Many of the native people I’ve met around the world regard nature in general and their environment specifically with great respect. They’re appreciative for how the land and its resources have sustained them, their livelihoods, and their families. It’s only recently that as a society, human beings have grown more distant than ever from nature. It’s in this space where I see a need to connect people to the natural world in a way that reminds us of our shared connection with all life, regardless of where you are from or to what species you belong.

TerraLens Photography LLC is the wildlife photography company I founded in order to bridge this gap and inspire awe of our planet’s inherent beauty and encourage the responsible treatment of nature. My goal is to convey scientific and conservation information in an easily digestible format through stories and images to those who don’t have a science background, but which is still informative for those who do. The power of photographs and words in bringing people together in support of conservation efforts can’t be overstated.

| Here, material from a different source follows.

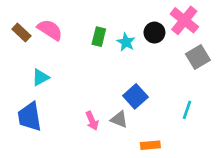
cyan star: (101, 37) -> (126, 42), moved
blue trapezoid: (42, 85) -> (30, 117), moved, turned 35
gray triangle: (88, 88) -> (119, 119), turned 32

© TerraLens Photography LLC

© TerraLens Photography LLC

By far, the single-most influential thing in my life has been traveling. Throughout my life, it’s drawn me closer to nature and the desire to conserve it, but also to other human beings. It’s taught me to have the courage to see others as they truly are and to speak openly and honestly with everyone I meet. Traveling has also impressed upon me the importance of diversity in thought, action, and genetic makeup for a functioning world. Because of my collective experiences, I’m able to see myself in other beings, whether they happen to be a fellow Homo sapiens or a lily on a pond or a lion crouched in the grass. I’ve reached a point in my life where I’m able to “claim kinship with everything that is” and encourage others to do the same.